Step 2. Train Model Using SER Architecture

In this step, you will train a PhysicsAI model using the SER architecture.

  1. Create a new model called RCS_aircraft_SER.
    1. From the PhysicsAI ribbon, select the Train an ML Model tool.

      The Train Model dialog opens.

    2. For Model Name, enter RCS_aircraft_SER.
    3. For Training Data, verify Aircraft_RCS_Train is selected.
    4. For Vector, select RCS_total_DB.
      Note:

      Since all the .fem files used in the Ibeam_full_train database have a corresponding .json file, the KPIs from these files are displayed in the Vector Outputs drop-down menu.
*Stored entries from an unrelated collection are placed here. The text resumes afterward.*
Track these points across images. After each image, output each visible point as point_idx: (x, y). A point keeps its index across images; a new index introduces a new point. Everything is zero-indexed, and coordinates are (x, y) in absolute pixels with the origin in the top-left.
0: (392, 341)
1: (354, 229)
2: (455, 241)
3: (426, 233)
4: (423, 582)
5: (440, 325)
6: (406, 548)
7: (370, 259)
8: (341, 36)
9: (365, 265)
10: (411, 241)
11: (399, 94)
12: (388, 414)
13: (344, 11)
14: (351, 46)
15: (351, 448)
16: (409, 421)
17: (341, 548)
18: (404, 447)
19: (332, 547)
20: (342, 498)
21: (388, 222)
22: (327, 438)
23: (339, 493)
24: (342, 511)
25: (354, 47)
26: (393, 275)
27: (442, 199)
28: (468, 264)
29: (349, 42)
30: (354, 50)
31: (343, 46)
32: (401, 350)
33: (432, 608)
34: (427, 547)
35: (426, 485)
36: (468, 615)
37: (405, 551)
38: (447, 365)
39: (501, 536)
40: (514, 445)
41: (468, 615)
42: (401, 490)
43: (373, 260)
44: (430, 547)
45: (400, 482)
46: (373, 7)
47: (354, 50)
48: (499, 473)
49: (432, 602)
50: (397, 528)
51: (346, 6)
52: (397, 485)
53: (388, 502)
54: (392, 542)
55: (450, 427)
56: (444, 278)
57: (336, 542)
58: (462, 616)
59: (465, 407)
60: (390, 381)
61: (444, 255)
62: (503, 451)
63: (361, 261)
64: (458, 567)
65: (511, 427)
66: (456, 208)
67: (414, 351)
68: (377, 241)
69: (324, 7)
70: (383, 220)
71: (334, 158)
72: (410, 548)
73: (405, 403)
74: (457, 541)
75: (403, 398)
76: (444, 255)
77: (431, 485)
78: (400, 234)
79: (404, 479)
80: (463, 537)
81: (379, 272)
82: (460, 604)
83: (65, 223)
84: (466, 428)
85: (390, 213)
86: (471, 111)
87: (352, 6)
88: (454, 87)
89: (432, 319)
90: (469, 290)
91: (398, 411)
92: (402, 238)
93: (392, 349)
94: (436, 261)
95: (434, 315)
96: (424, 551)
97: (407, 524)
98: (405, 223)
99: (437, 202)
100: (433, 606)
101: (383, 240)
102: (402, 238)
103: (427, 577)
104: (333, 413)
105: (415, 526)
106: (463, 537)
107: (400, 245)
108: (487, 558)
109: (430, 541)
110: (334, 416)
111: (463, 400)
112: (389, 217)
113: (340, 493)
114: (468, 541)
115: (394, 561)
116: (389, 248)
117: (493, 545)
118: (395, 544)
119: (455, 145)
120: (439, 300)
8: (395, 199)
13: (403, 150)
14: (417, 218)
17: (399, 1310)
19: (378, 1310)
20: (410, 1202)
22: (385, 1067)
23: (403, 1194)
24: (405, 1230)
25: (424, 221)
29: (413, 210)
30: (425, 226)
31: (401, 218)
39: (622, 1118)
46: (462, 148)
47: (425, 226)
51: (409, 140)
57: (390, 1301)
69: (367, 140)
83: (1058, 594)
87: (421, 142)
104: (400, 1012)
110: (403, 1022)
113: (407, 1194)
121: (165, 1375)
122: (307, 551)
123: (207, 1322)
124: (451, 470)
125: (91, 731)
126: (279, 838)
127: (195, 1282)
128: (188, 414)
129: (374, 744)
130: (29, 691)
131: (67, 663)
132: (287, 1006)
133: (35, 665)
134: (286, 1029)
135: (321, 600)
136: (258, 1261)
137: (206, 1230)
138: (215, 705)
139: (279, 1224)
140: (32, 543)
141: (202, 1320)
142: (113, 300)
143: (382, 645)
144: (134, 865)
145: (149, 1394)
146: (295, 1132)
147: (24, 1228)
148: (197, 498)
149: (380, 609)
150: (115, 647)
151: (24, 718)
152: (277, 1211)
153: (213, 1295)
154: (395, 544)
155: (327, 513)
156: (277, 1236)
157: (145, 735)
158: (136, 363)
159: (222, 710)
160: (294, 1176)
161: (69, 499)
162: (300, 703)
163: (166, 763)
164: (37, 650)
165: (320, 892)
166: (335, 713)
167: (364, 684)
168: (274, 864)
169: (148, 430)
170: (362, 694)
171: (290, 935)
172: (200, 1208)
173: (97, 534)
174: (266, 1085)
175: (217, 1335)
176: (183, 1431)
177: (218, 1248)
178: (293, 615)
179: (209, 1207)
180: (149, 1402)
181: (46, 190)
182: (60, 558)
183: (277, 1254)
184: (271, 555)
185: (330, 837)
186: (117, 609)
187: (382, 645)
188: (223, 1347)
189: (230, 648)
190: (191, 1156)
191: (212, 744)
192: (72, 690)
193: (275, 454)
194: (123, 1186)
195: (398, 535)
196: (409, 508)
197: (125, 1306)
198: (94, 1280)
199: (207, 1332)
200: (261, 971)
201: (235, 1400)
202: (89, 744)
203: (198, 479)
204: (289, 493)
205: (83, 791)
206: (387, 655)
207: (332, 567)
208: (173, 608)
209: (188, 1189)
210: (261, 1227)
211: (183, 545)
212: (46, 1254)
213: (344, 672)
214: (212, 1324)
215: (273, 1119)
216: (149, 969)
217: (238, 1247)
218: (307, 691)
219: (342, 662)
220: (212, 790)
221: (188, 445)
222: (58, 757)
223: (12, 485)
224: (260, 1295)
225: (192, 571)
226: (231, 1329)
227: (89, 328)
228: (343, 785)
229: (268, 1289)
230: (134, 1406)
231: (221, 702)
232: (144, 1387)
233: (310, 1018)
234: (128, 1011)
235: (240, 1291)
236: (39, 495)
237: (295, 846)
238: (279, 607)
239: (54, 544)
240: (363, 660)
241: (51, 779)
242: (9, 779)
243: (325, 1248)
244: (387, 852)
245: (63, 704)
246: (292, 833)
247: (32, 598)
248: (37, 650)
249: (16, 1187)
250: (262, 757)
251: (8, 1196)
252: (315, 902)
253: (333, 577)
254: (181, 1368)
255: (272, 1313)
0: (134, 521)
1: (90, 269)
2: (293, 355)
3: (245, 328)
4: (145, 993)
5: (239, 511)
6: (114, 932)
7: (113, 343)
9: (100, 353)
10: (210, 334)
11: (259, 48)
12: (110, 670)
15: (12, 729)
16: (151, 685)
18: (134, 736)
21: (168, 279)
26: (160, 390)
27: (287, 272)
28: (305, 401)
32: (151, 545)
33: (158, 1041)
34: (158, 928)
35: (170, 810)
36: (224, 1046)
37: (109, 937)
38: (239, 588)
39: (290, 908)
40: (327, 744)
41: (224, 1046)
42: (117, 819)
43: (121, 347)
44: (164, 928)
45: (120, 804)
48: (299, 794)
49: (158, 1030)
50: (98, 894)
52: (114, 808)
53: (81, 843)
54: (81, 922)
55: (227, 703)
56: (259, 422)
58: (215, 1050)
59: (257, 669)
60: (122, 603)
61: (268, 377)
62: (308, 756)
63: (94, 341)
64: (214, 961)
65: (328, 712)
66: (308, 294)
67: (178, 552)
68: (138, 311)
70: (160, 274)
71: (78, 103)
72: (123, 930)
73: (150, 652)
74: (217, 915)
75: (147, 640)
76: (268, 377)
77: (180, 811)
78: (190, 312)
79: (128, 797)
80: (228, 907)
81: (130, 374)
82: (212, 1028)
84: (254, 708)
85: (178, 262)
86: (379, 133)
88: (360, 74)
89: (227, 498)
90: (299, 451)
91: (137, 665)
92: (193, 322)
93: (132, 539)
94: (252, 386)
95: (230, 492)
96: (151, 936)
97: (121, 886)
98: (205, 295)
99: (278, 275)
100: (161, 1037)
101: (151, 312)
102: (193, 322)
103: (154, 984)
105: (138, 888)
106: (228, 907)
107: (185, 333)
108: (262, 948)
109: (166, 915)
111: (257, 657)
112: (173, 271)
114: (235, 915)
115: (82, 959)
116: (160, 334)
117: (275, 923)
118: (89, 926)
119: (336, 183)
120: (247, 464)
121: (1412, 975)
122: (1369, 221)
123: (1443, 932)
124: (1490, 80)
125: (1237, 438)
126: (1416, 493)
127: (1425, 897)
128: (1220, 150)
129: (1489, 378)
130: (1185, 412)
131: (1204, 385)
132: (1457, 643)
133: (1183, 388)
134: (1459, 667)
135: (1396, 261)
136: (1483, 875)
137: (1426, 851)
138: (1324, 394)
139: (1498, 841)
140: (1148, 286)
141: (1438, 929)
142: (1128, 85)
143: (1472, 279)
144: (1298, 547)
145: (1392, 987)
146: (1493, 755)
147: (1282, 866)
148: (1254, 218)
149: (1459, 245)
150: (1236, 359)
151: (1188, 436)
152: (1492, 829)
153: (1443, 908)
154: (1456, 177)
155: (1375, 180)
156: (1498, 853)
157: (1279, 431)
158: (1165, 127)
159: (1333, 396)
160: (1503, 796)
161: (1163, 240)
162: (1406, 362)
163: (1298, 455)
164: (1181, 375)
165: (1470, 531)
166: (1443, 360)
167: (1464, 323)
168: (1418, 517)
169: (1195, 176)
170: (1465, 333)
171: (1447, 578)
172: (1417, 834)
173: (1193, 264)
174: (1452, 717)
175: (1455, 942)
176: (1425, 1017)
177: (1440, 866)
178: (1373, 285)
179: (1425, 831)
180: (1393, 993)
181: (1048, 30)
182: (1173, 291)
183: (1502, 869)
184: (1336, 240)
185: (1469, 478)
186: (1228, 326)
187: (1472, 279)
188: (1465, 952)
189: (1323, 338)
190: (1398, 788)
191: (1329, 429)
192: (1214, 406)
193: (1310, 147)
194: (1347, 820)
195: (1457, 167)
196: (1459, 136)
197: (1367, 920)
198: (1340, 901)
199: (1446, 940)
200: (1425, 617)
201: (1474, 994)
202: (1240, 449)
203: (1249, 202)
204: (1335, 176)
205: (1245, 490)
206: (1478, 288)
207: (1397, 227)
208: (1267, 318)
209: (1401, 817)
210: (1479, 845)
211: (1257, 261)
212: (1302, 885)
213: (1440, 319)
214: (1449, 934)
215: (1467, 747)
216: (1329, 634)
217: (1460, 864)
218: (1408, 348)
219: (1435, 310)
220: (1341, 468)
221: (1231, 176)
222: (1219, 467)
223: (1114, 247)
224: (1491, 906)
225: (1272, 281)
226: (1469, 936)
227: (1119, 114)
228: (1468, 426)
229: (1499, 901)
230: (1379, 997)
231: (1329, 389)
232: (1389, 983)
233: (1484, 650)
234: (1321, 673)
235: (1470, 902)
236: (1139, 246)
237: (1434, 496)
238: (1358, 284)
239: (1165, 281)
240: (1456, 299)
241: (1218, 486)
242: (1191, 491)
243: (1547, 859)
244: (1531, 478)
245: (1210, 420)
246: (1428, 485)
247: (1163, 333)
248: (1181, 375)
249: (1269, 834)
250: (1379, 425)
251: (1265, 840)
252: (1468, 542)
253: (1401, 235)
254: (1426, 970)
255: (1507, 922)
    5. For method, select SER.
    6. Verify K-folds is set to 10.
      Note:

      This controls the number of random splits for the training and validation sets. This number should be sufficiently large to allow for a well performing model, but not too large to avoid overfitting. The larger the number of K-fold build, the longer the training time.

    7. Verify K-fold test fraction is set to 0.1.
      Note:

      This is equivalent to the validation fraction and control the percentage of data to be used for validation per K-fold build.

    8. Verify the PCA input check box is selected to calculate the principal component of the encodings.
      Note:

      Calculating the principal component of the encodings helps to fasten convergence. The PCA output can be enabled in case of vector (longer than 1) outputs.

    9. Click Train.

  2. Test the model.
    Note:

    SER is much faster than GCNS and TNS. Only the training loss is available for SER and there is no loss curve.

    1. From the PhysicsAI ribbon, select the Test ML Model tool.

      The Test Model dialog opens.

    2. For Models, select RCS_aircraft_SER.
    3. For Datasets, select Aircraft_RCS_test.

    4. Click OK.

      The Model Testing dialog opens.

  3. Select a single data point and click Display File.
    • The mesh model loads in the modeling window (no contour results available)
    • The plot window shows True vs. Prediction comparison for the vector result
    • This helps you identify which geometry the results correspond to.

Model Performance Comparison

The table below compares three models trained on the same dataset with default Hyperparameter:

Model Full Name Training Time Test MAE
GCN Graph Convolutional Network ~40 minutes 0.733
SER Shape Encoding Regressor ~4 minutes 0.715
TNS Transformer Neural Simulator 1 hour 35 minutes 0.620
Note:

Performance results may vary depending on the dataset characteristics and complexity. In general, SER demonstrates the fastest training time across different datasets.